Hi Mud Bug. I Work in stainless, and do a lot of cutting with hole saws. The same tips will apply to mild steel, it's just easier & faster. Metal thickness is in principle irrelevant. It just takes you more time to get through, 4mm takes 2x as long as 2mm.
It's much better to use a big drill press that can go real slow. Feel your way with the pressure. Up to a point, the more pressure the better you cut. past this point, you cut slower. Look at the swarf! If you're getting nice long curly swarf, (in stainless! In mild, it may vary according to the composition of the steel), Then you're doing right. As written further up, use lots of oil or cutting paste, stop often, & oil.
Make sure the work piece is clamped really well, Look at the cutting all the time, make sure you're cutting & not "wearing" through.
Ive seen hole saws ruined after cutting just one hole, IN WOOD! You can cut several hundrede holes with the same saw, even in stainless. Heat is the enemy.
What is the slowest speed your drill press will run at? Drilling mild steel with a 1-1/4" hole saw the correct speed is about 250 RPM and you'll want to use a good cutting oil or tool coolant. Are you using a good bi-metal hole saw? In addition be ready for some serious torque. Be sure everything is clamped down to the drill press table if you can do so. If not put a pad (rag may work) on the piece being drilled and use the column to brace against.

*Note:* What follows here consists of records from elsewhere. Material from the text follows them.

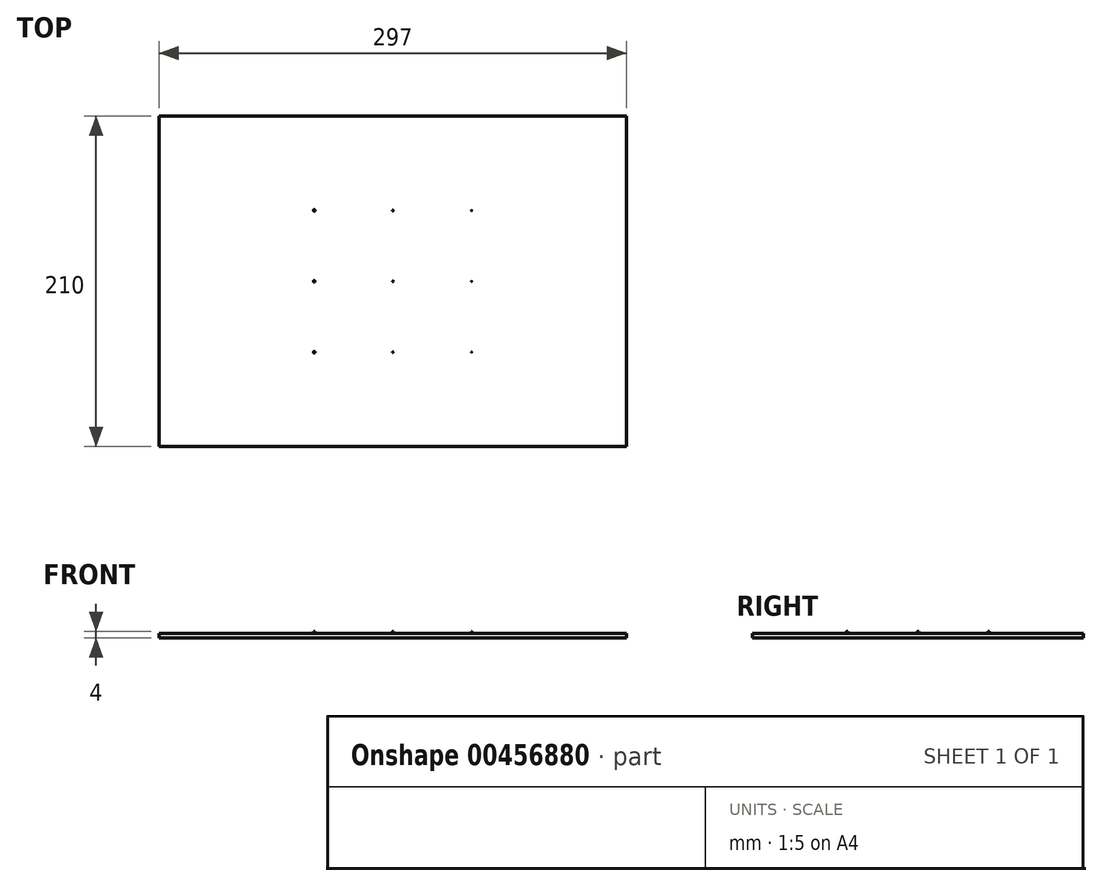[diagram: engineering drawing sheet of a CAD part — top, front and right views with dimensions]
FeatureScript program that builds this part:
annotation { "Feature Type Name" : "Feature", "Feature Type Description" : "" }
export const myFeature = defineFeature(function(context is Context, id is Id, definition is map)
    precondition{}
    {
        {
            var Q0;
            Q0=qCreatedBy(makeId("Top.planeOp"),FACE);
            var sketch = newSketch(context, id + "F0", { "sketchPlane" : qUnion([Q0])});
            skLineSegment(sketch, "E0.bottom", {"start": v(-148.5, 105) * mm, "end": v(148.5, 105) * mm});
            skLineSegment(sketch, "E0.top", {"start": v(-148.5, -105) * mm, "end": v(148.5, -105) * mm});
            skLineSegment(sketch, "E0.left", {"start": v(-148.5, 105) * mm, "end": v(-148.5, -105) * mm});
            skLineSegment(sketch, "E0.right", {"start": v(148.5, 105) * mm, "end": v(148.5, -105) * mm});
            skPoint(sketch, "E0.middle", {"position": v(0, 0) * mm});
            skSolve(sketch);
        }
        {
            var Q0;
            Q0=qSketchRegion(id+"F0",true);
            extrude(context, id + "F1", {"entities" : qUnion([Q0]), "depth" : 3 * mm});
        }
        {
            var Q0;
            Q0=makeQuery(id+"F1.opExtrude","CAP_FACE",FACE,{"disambiguationData":[OSD([sQuery(id+"F0.wireOp",EDGE,"E0.bottom"),sQuery(id+"F0.wireOp",EDGE,"E0.top"),sQuery(id+"F0.wireOp",EDGE,"E0.left"),sQuery(id+"F0.wireOp",EDGE,"E0.right")])],"isStart":false});
            var sketch = newSketch(context, id + "F2", { "sketchPlane" : qUnion([Q0])});
            skCircle(sketch, "E1", {"center": v(50, 45) * mm, "radius": 0.1 * mm});
            skCircle(sketch, "E2", {"center": v(50, 0) * mm, "radius": 0.1 * mm});
            skCircle(sketch, "E3", {"center": v(50, -45) * mm, "radius": 0.1 * mm});
            skSolve(sketch);
        }
        {
            var Q0;
            Q0=qSketchRegion(id+"F2",true);
            extrude(context, id + "F3", {"entities" : qUnion([Q0]), "operationType" : NewBodyOperationType.ADD, "depth" : 1 * mm});
        }
        {
            var Q0;
            Q0=makeQuery(id+"F1.opExtrude","CAP_FACE",FACE,{"disambiguationData":[OSD([sQuery(id+"F0.wireOp",EDGE,"E0.bottom"),sQuery(id+"F0.wireOp",EDGE,"E0.top"),sQuery(id+"F0.wireOp",EDGE,"E0.left"),sQuery(id+"F0.wireOp",EDGE,"E0.right")])],"isStart":false});
            var sketch = newSketch(context, id + "F4", { "sketchPlane" : qUnion([Q0])});
            skCircle(sketch, "E4", {"center": v(0, 45) * mm, "radius": 0.25 * mm});
            skCircle(sketch, "E5", {"center": v(0, 0) * mm, "radius": 0.25 * mm});
            skCircle(sketch, "E6", {"center": v(0, -45) * mm, "radius": 0.25 * mm});
            skSolve(sketch);
        }
        {
            var Q0;
            Q0=qSketchRegion(id+"F4",true);
            extrude(context, id + "F5", {"entities" : qUnion([Q0]), "operationType" : NewBodyOperationType.ADD, "depth" : 1 * mm});
        }
        {
            var Q0;
            Q0=makeQuery(id+"F1.opExtrude","CAP_FACE",FACE,{"disambiguationData":[OSD([sQuery(id+"F0.wireOp",EDGE,"E0.bottom"),sQuery(id+"F0.wireOp",EDGE,"E0.top"),sQuery(id+"F0.wireOp",EDGE,"E0.left"),sQuery(id+"F0.wireOp",EDGE,"E0.right")])],"isStart":false});
            var sketch = newSketch(context, id + "F6", { "sketchPlane" : qUnion([Q0])});
            skCircle(sketch, "E7", {"center": v(-50, 45) * mm, "radius": 0.5 * mm});
            skCircle(sketch, "E8", {"center": v(-50, 0) * mm, "radius": 0.5 * mm});
            skCircle(sketch, "E9", {"center": v(-50, -45) * mm, "radius": 0.5 * mm});
            skSolve(sketch);
        }
        {
            var Q0;
            Q0=qSketchRegion(id+"F6",true);
            extrude(context, id + "F7", {"entities" : qUnion([Q0]), "operationType" : NewBodyOperationType.ADD, "depth" : 1 * mm});
        }
    });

Try to get some cutting oil rather than engine oil. Even just water is better than nothing for cooling, but you'll have to dry it up fast. Don't flood anything, just a little fine mist does well for water or a water based coolant. If you have a Home Depot or Lowes near you, look for Cutting Oil like used for pipe threading. It's in the plumbing department near plumbing tools if they have it. In a worst case, just use some non-detergent automotive oil. It's better than nothing and get ready for some smoke.
One last thing: Please have a small ABC dry chemical fire extinguisher handy just in case you catch the oil on fire.
Run your drill press nice and slow. Use good pressure to keep the hole saw cutting but don't force it.
Hint: Place a thin sheet of plywood or hardboard on the drill press table so you don't cut into it with the hole saw when it passes though the steel.
I always liked RapidTap or TapFree, less mess to clean up than oil, and work well on SS too.
"When we build let us think we build forever. Let it not be for present delight nor for present use alone. Let it be such work that our descendants will thank us for, and let us think, as we lay stone upon stone, that a time is to come when these stones will be held sacred because our hands have touched them, and that men will say, as they look upon the labor and wrought substance of them, "See! This our fathers did for us."
John Ruskin (1819 - 1900)
Thanks again...I've been using motor oil...but I think I'll try some cutting oil. I just bought my drill press from Harbor Freight. It's pretty nice for the money. Probably not for a production environment, but pretty good for a home shop. I'm building alot of "stuff" for my Jeep, bumpers, skid plates, tire carrier, roll cage...stuff like that. This particular hole is for the spindle to slide into for the swing out tire carrier in my bumper. I'm drilling a test hole first in a piece of scrap. It's my form of stress relief!